▸ Exercise objective
Produce word for word the lines of the data below running from the one that has "change=relocated; old=zuvekax; first_place=208,194,235,226;" to the one that has "change=appeared; new=palemefok; second_place=188,252,225,290", inclusive, and no others.

▸ Source data

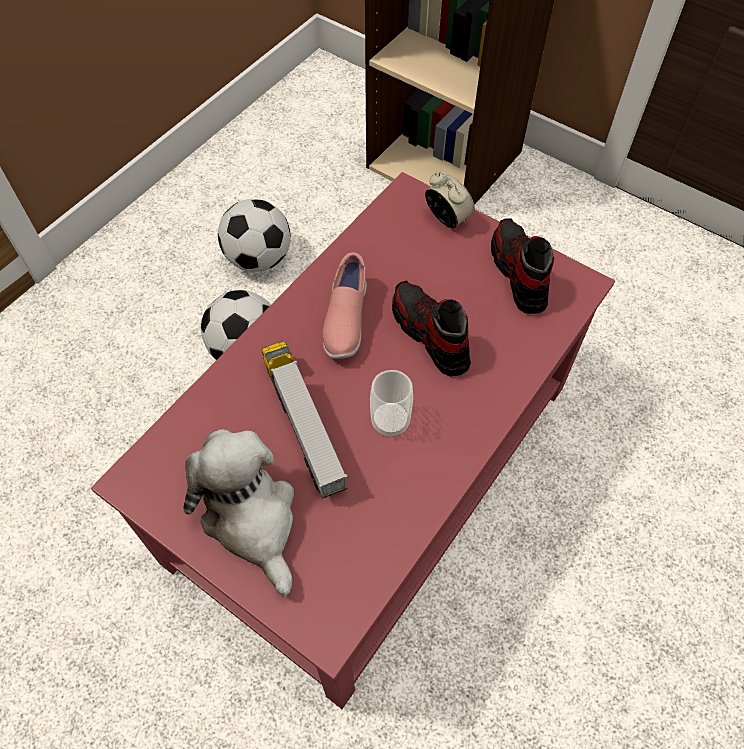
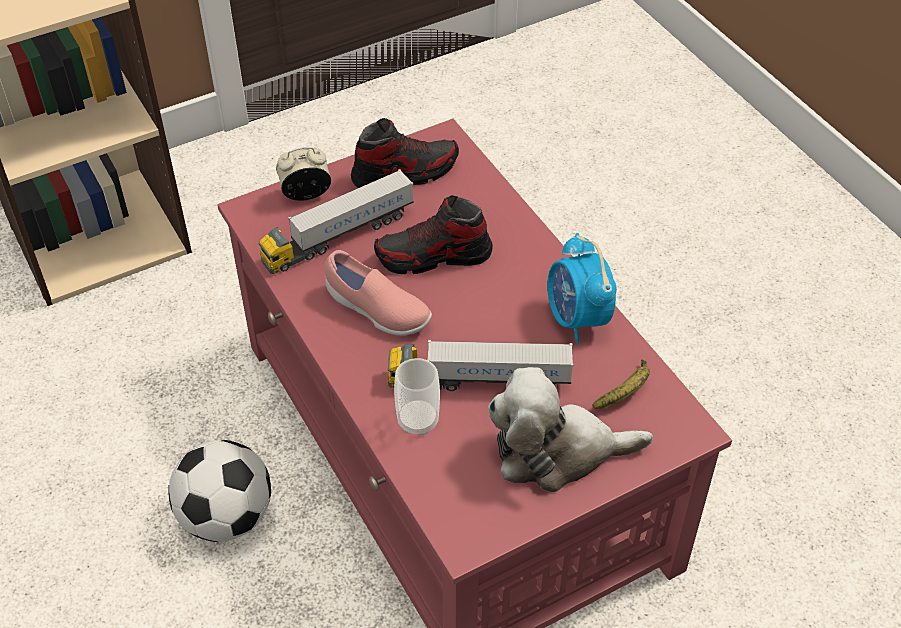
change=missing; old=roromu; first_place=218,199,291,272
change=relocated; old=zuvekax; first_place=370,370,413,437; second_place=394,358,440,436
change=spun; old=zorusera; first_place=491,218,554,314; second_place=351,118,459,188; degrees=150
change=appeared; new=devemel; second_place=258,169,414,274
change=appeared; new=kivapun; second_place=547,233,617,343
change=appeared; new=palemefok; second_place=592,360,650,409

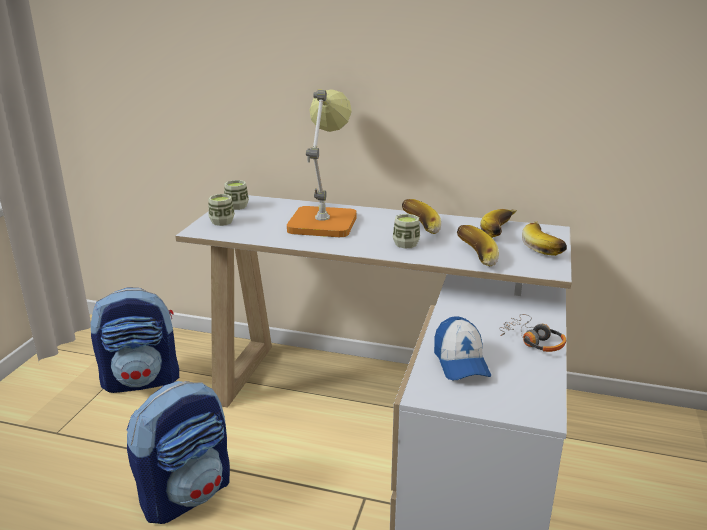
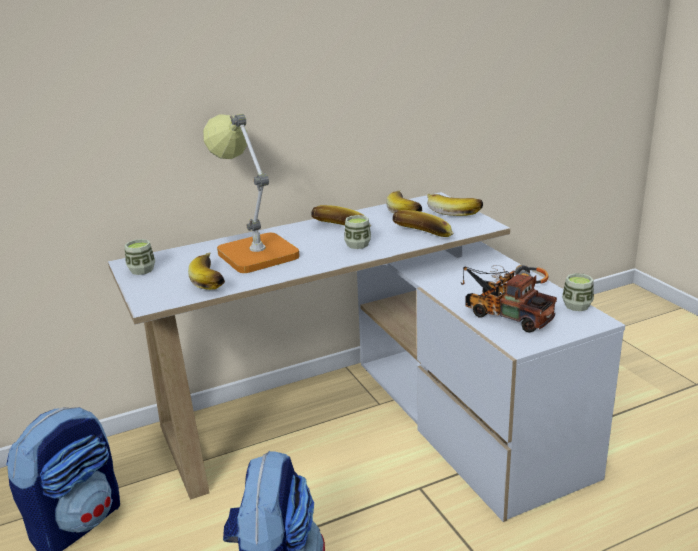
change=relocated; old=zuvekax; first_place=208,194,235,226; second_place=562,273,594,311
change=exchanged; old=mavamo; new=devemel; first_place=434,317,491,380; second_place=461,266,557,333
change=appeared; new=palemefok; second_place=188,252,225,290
==
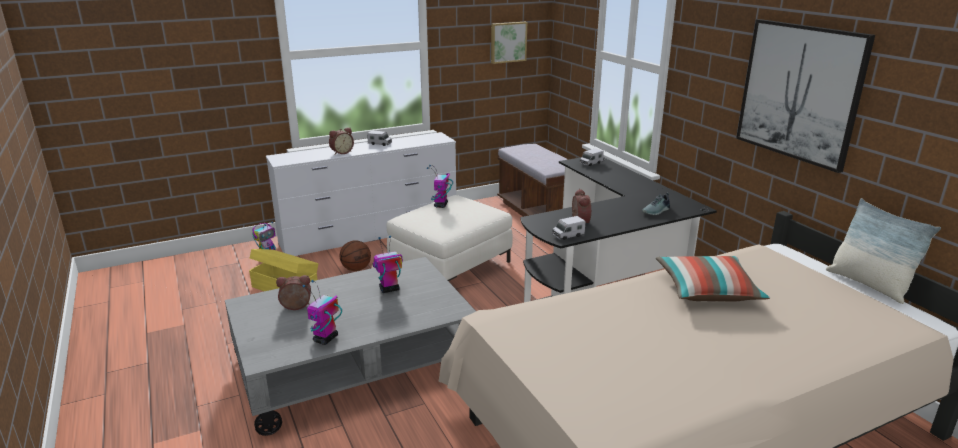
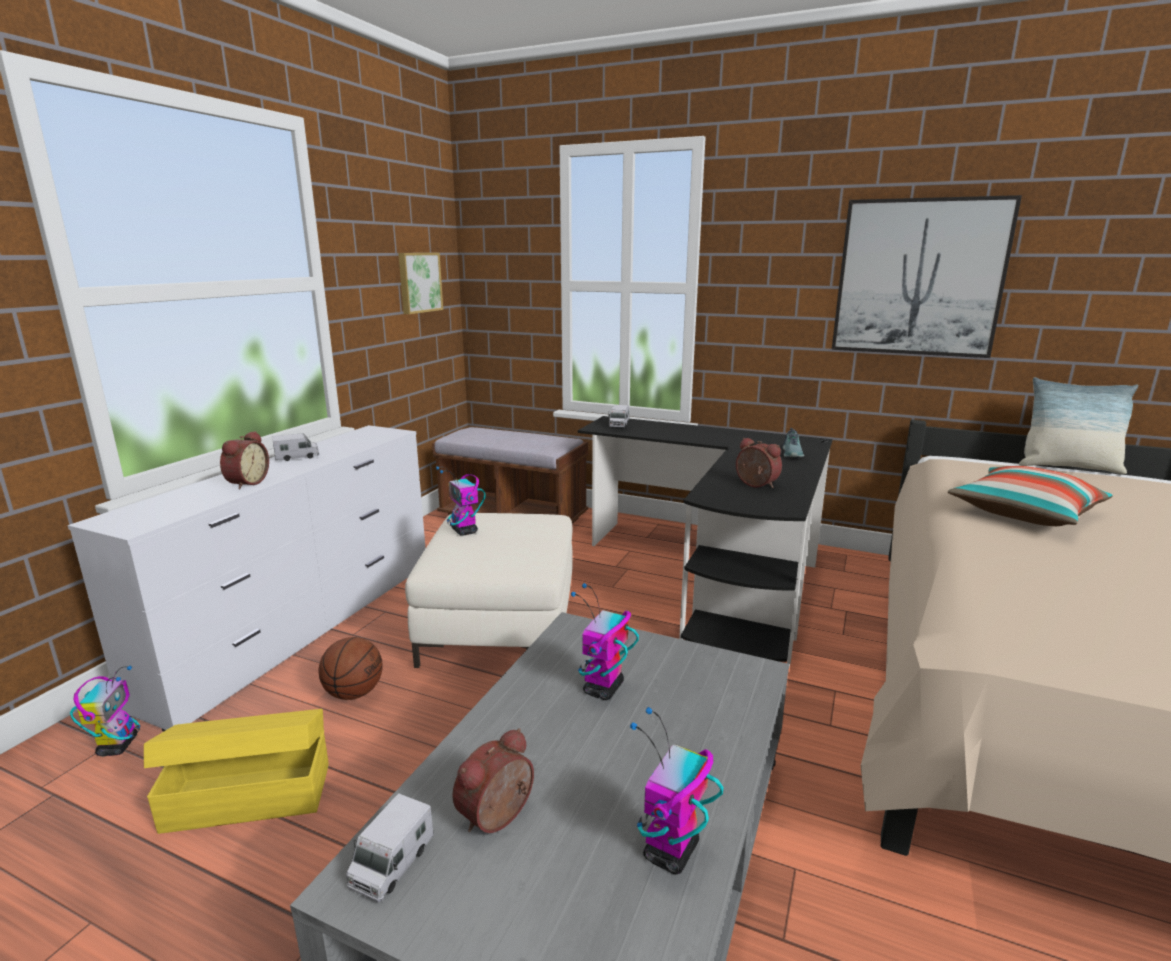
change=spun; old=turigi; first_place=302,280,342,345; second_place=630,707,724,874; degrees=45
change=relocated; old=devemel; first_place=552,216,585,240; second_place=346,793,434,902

▸ Solution for this task
change=relocated; old=zuvekax; first_place=208,194,235,226; second_place=562,273,594,311
change=exchanged; old=mavamo; new=devemel; first_place=434,317,491,380; second_place=461,266,557,333
change=appeared; new=palemefok; second_place=188,252,225,290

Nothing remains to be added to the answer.